*Exercise details*. Using the listing below, keep only the lines with the word "Table" and copy them.

*Raw data*.
=== Begin Enclosure ===
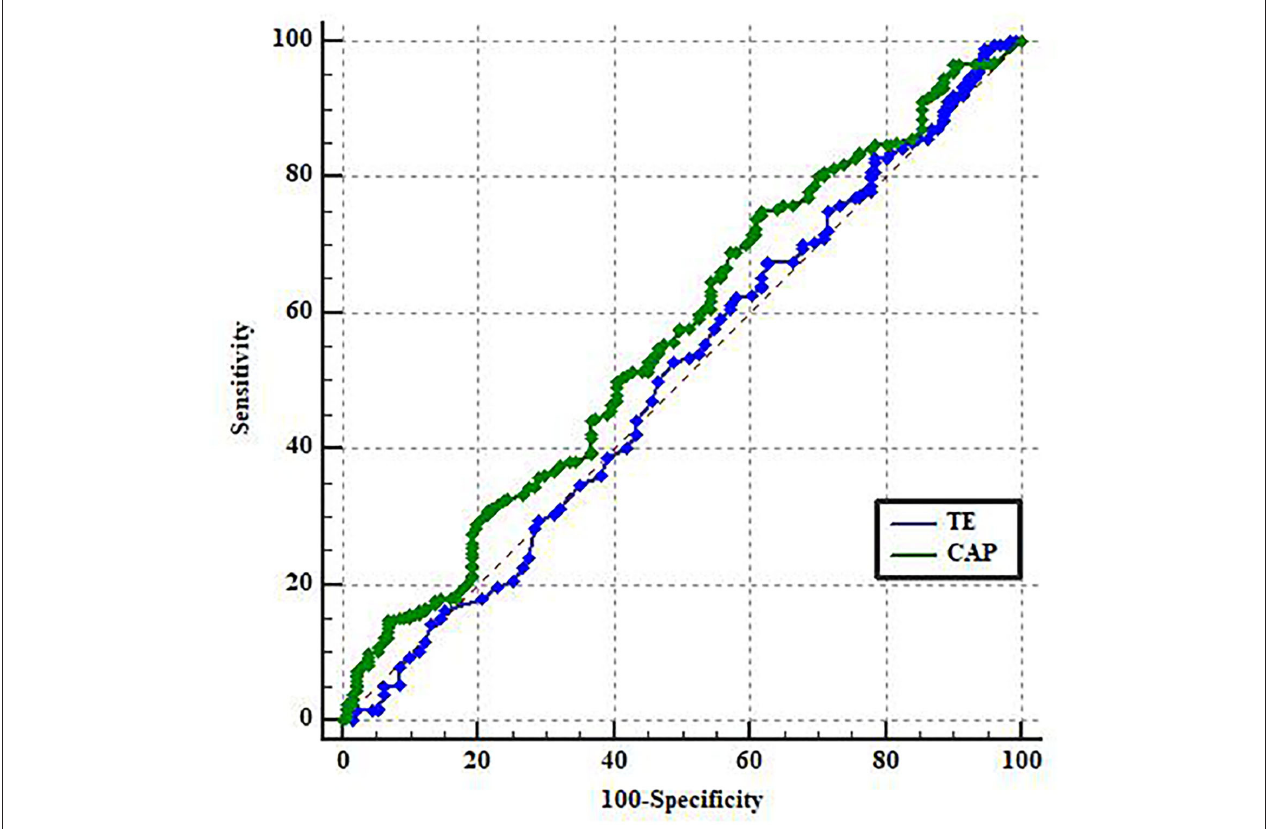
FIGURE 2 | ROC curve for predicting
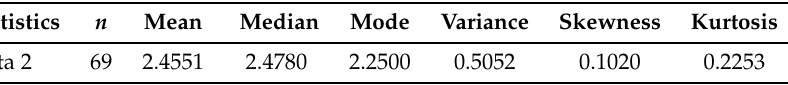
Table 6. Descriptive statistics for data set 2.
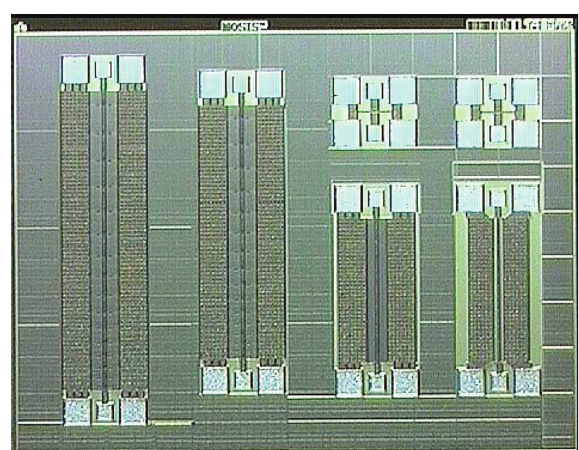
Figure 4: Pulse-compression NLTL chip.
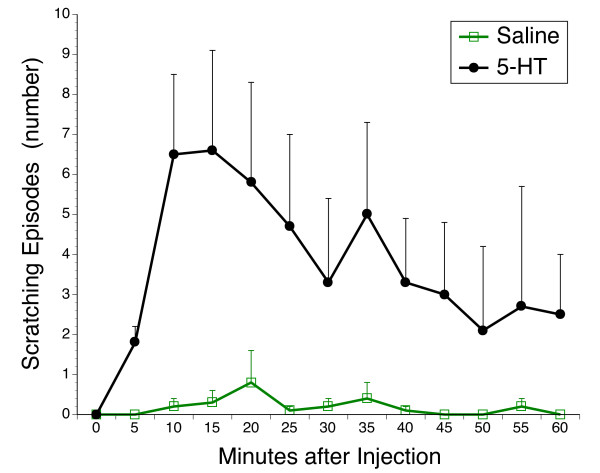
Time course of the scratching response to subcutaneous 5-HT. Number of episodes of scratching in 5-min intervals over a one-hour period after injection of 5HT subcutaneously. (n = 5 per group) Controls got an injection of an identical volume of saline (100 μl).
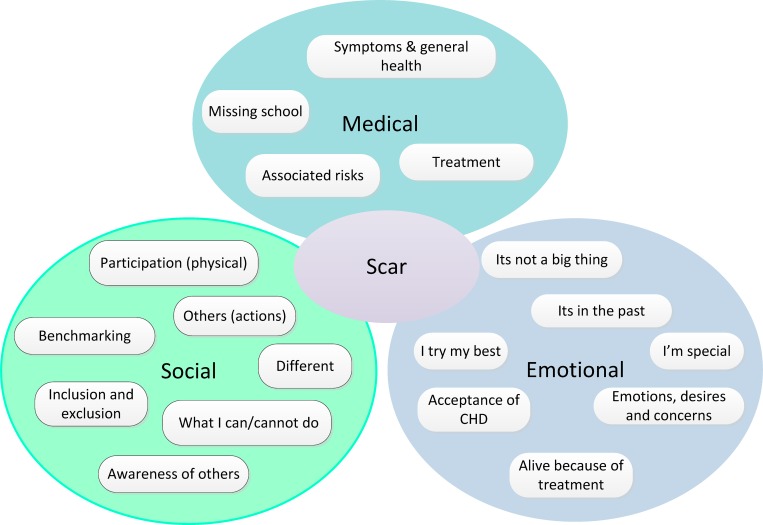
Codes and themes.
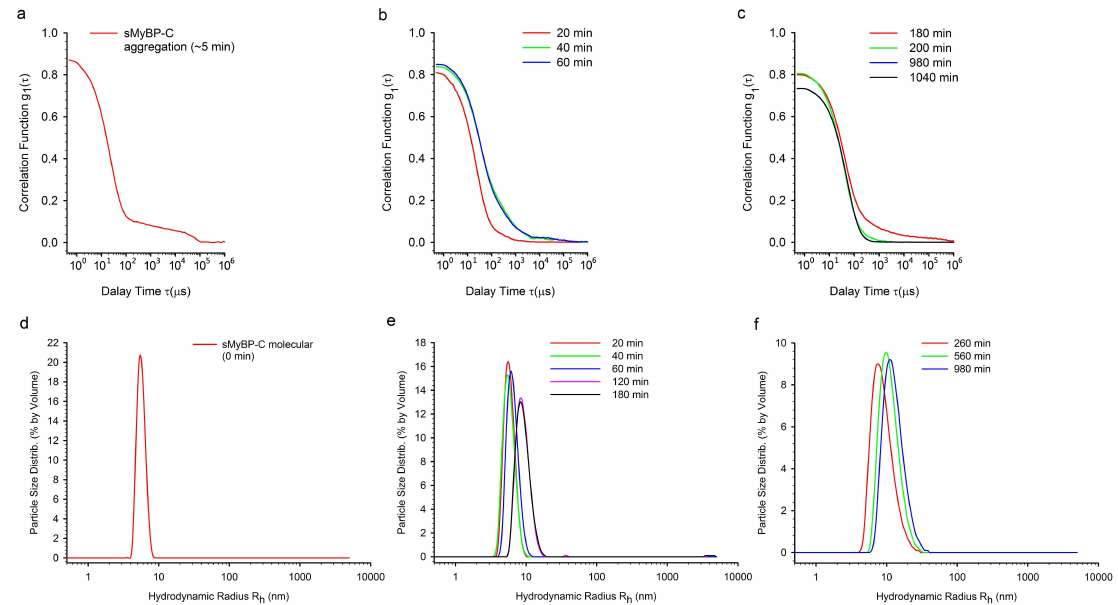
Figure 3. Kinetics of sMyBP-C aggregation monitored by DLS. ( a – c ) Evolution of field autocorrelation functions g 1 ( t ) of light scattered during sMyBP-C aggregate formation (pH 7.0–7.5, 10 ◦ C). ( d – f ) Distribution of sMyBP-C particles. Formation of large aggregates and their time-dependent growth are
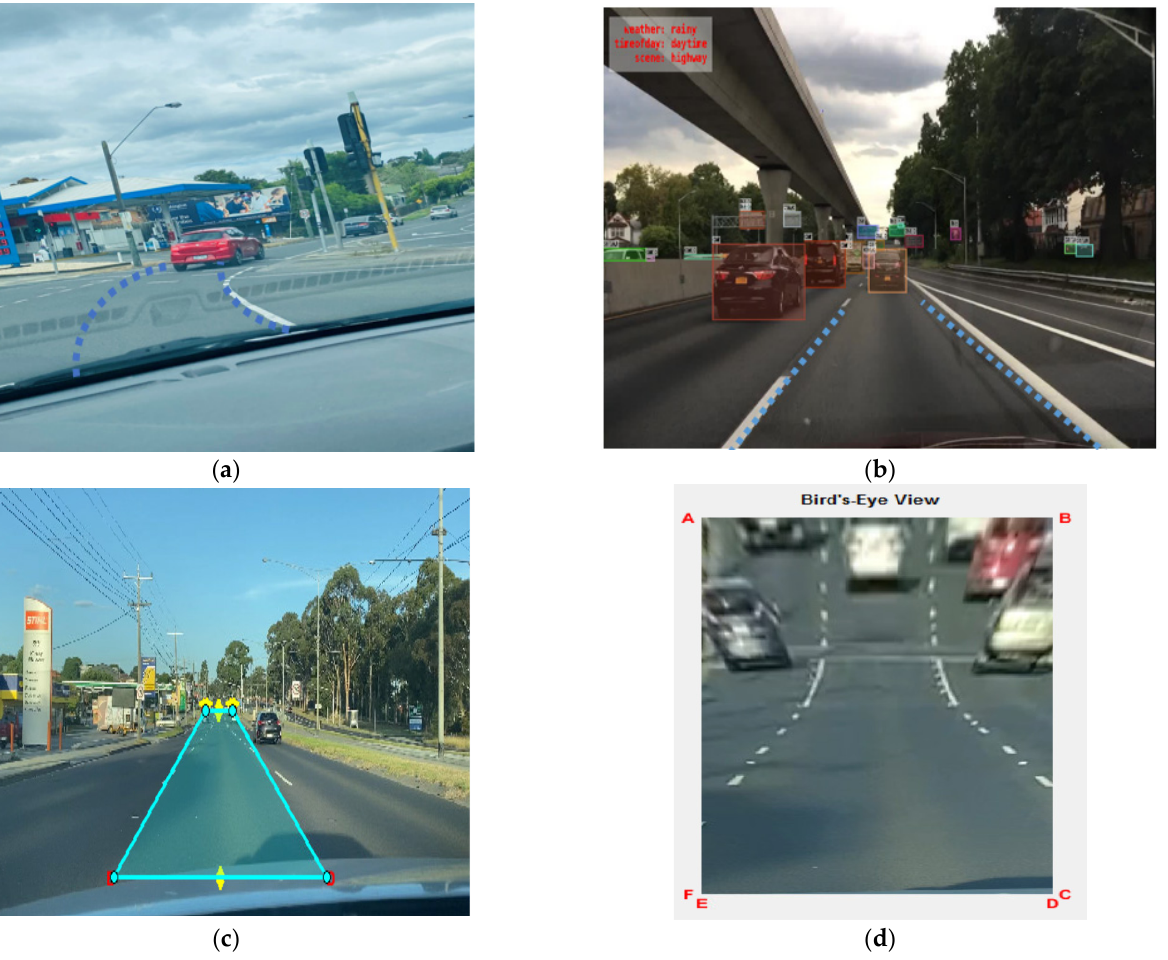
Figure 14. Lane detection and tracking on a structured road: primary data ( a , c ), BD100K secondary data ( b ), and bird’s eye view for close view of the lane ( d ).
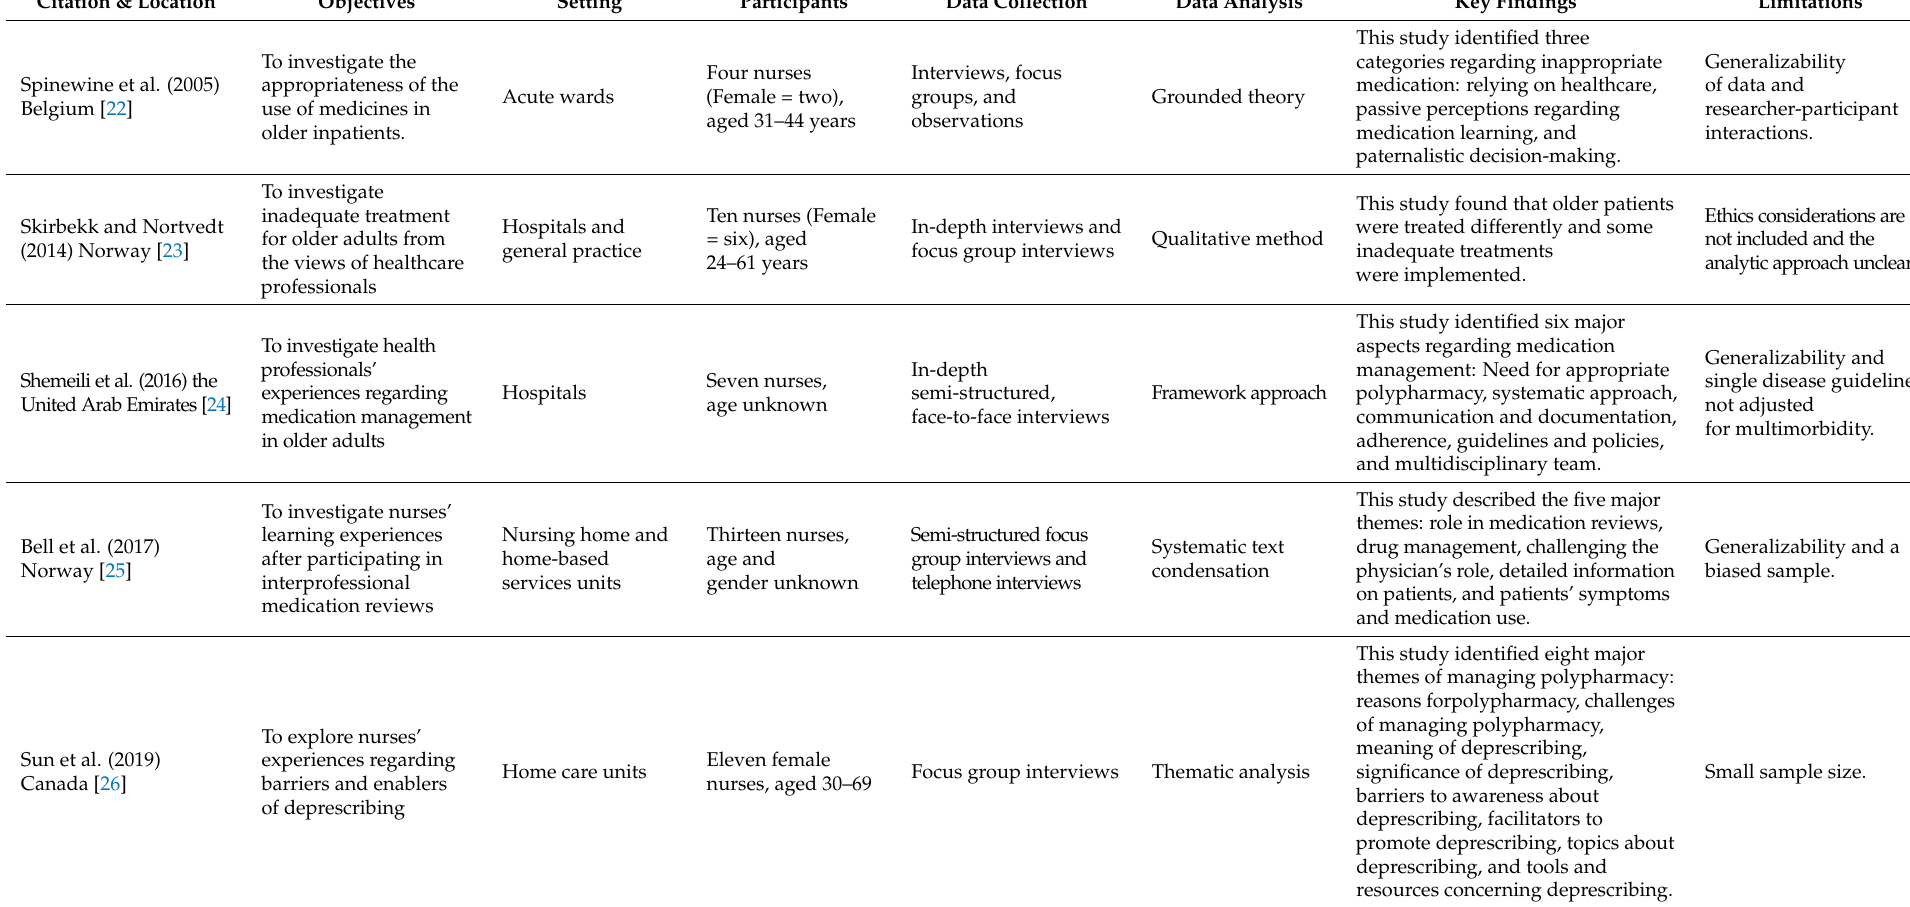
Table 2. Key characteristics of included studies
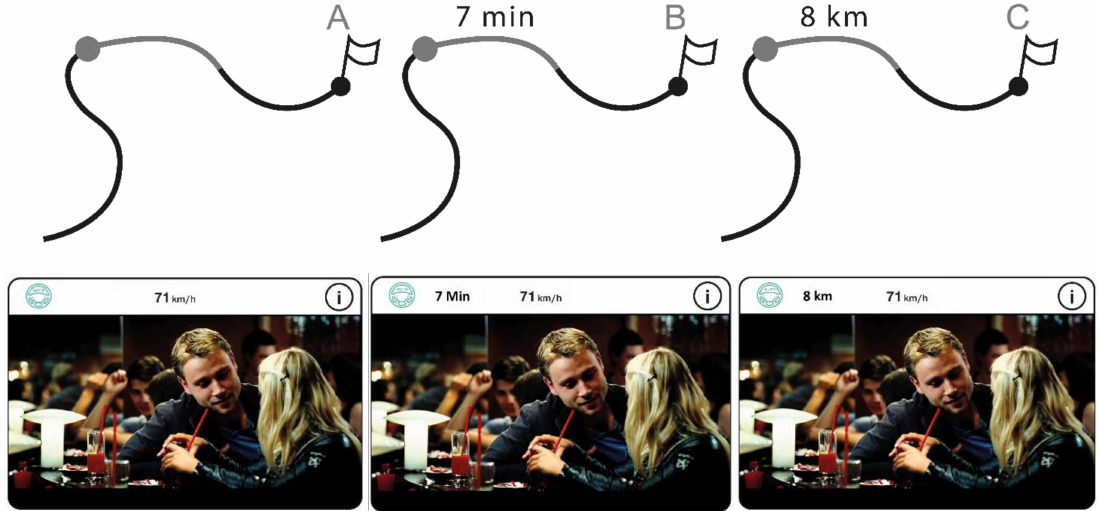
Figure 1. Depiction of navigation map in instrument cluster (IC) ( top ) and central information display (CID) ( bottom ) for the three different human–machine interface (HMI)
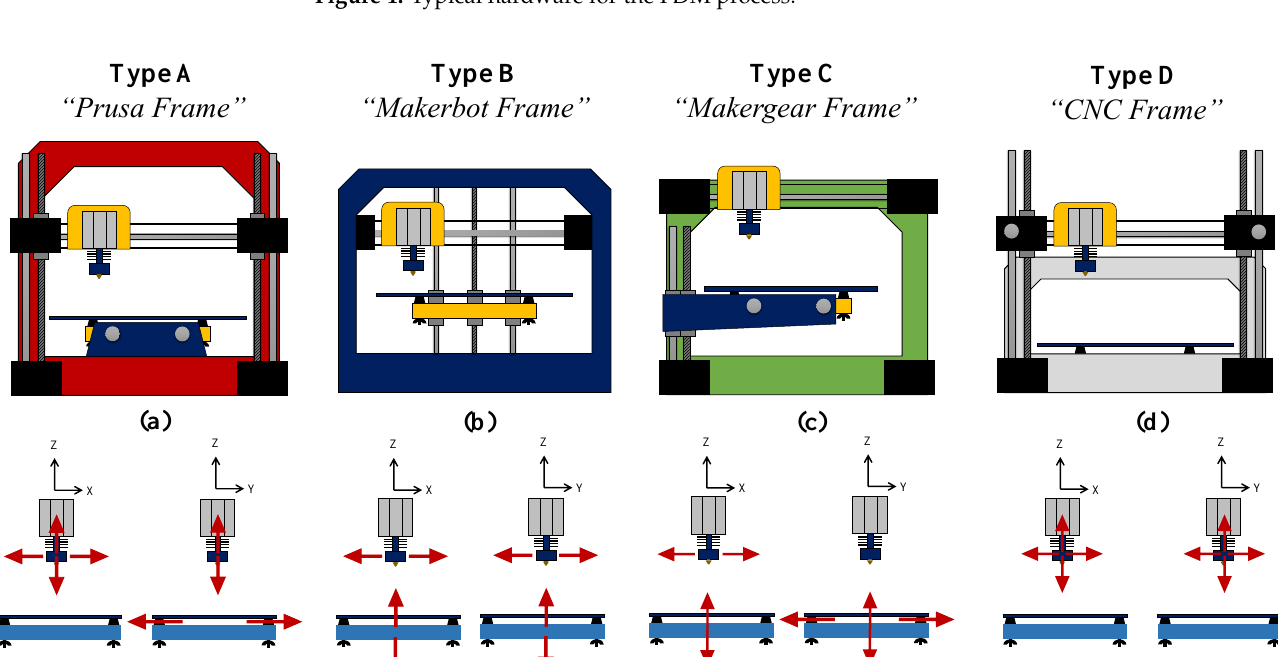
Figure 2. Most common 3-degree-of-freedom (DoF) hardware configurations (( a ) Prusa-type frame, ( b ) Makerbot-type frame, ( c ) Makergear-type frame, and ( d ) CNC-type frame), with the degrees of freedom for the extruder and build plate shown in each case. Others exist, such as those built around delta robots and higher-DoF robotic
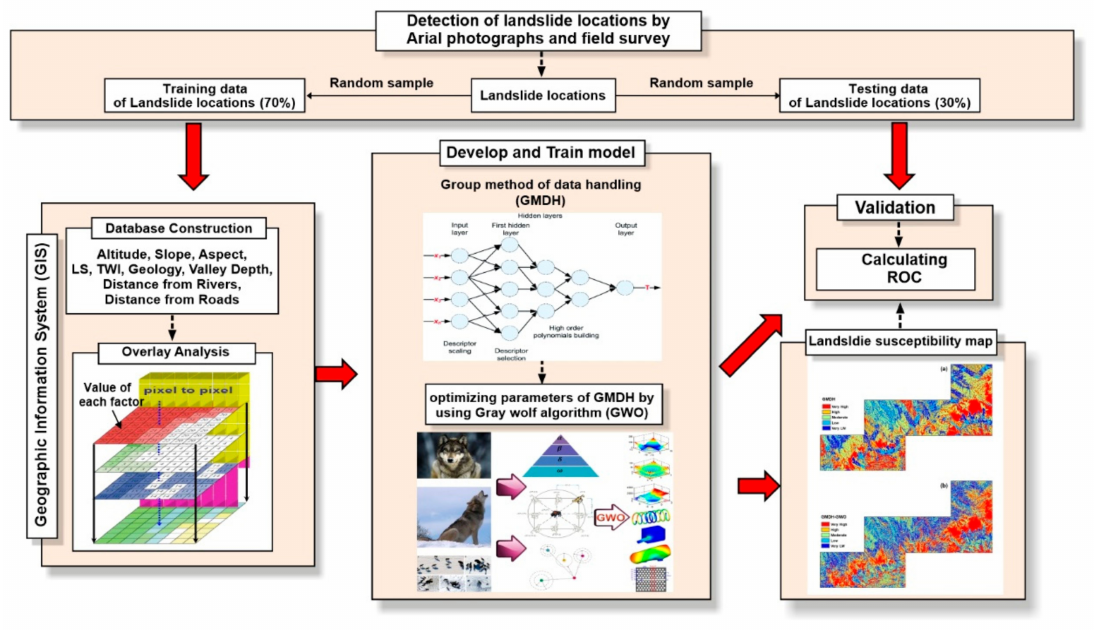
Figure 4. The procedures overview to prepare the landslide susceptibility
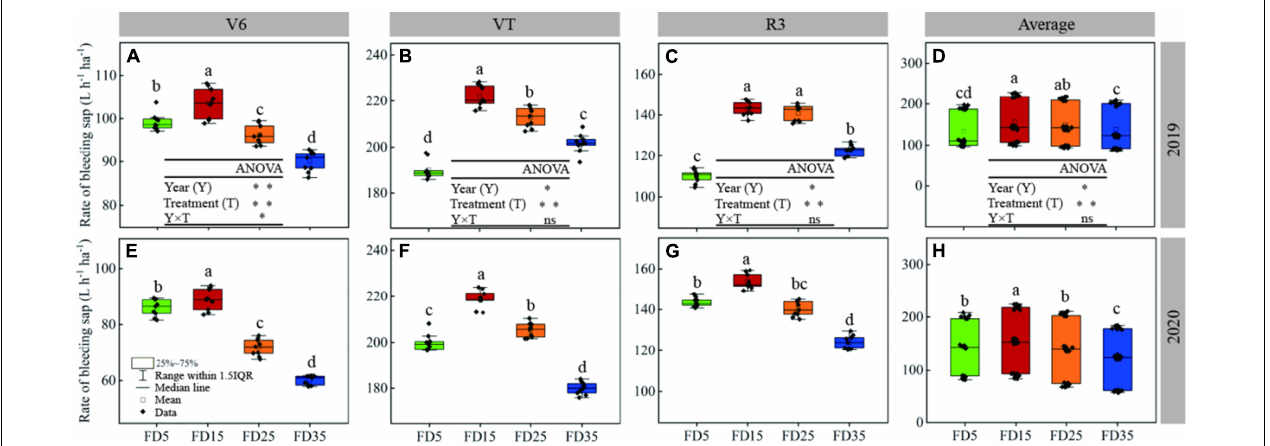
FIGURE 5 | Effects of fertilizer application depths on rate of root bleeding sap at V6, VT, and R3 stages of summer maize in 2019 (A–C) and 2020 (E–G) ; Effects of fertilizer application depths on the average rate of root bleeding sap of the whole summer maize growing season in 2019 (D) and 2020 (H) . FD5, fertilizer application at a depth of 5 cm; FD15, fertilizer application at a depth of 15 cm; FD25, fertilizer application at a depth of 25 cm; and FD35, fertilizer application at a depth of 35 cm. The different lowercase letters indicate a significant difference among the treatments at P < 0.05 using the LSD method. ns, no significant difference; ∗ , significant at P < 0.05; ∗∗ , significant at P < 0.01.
=== End Enclosure ===
*Response box*.
Table 6. Descriptive statistics for data set 2.
Table 2. Key characteristics of included studies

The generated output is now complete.